> _Assigned task_
Once the line containing "here in this" is found in the entries below, restate it and each following line word for word, stopping after the line containing "or table, ordered".

> _Provided material_
• • • • • • •
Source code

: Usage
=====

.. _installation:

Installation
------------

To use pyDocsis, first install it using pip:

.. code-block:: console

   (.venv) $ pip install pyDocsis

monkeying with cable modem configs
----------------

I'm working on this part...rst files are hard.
• • • • • • •
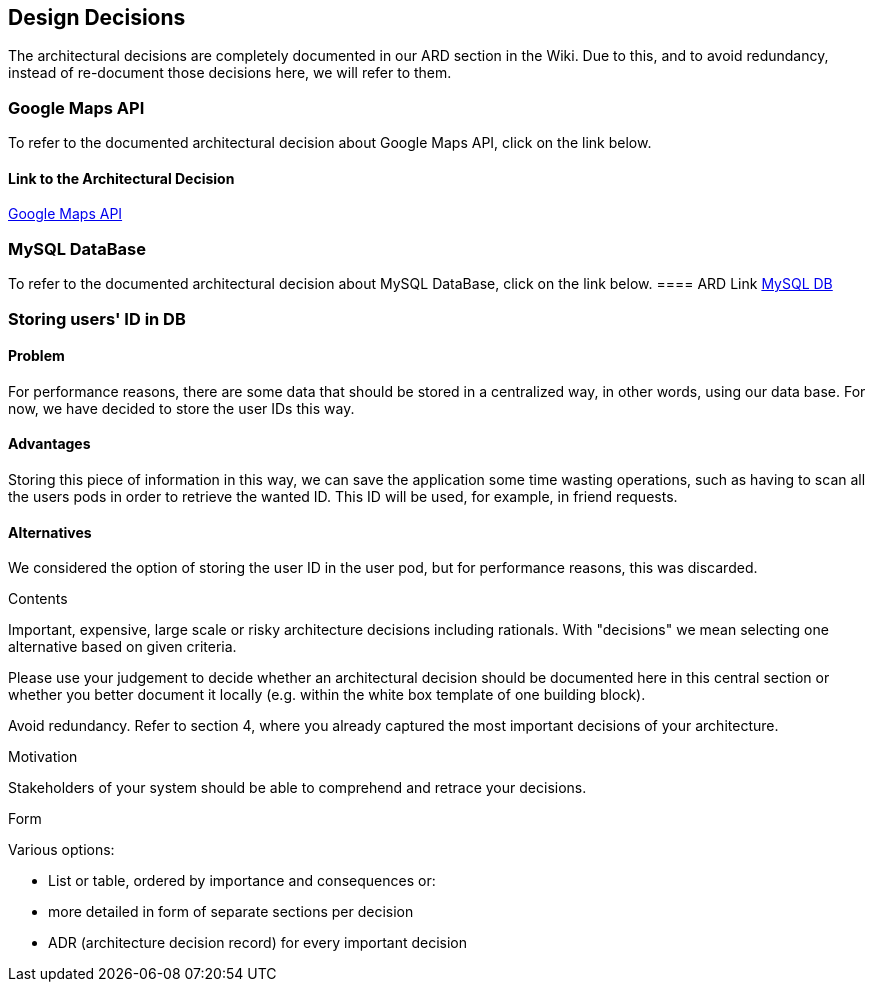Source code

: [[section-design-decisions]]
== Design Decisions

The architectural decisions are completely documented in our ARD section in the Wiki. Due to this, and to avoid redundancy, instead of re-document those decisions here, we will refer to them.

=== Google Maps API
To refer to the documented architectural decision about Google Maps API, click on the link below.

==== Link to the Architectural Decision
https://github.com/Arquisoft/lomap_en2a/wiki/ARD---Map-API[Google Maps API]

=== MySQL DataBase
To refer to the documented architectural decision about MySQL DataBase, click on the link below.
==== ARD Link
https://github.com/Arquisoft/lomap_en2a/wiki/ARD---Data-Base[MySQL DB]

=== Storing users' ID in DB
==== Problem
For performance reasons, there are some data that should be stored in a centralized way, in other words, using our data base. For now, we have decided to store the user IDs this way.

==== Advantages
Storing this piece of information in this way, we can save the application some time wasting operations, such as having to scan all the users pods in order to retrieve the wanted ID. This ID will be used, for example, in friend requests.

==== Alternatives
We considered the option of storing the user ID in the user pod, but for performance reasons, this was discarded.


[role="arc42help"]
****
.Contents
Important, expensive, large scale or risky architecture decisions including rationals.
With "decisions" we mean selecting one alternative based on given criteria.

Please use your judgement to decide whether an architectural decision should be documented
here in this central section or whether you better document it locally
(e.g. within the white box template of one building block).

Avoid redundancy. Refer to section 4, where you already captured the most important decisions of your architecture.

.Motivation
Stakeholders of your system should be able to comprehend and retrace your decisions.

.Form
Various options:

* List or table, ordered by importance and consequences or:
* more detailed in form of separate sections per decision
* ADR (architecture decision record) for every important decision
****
• • • • • • •
> _Response box_
here in this central section or whether you better document it locally
(e.g. within the white box template of one building block).

Avoid redundancy. Refer to section 4, where you already captured the most important decisions of your architecture.

.Motivation
Stakeholders of your system should be able to comprehend and retrace your decisions.

.Form
Various options:

* List or table, ordered by importance and consequences or:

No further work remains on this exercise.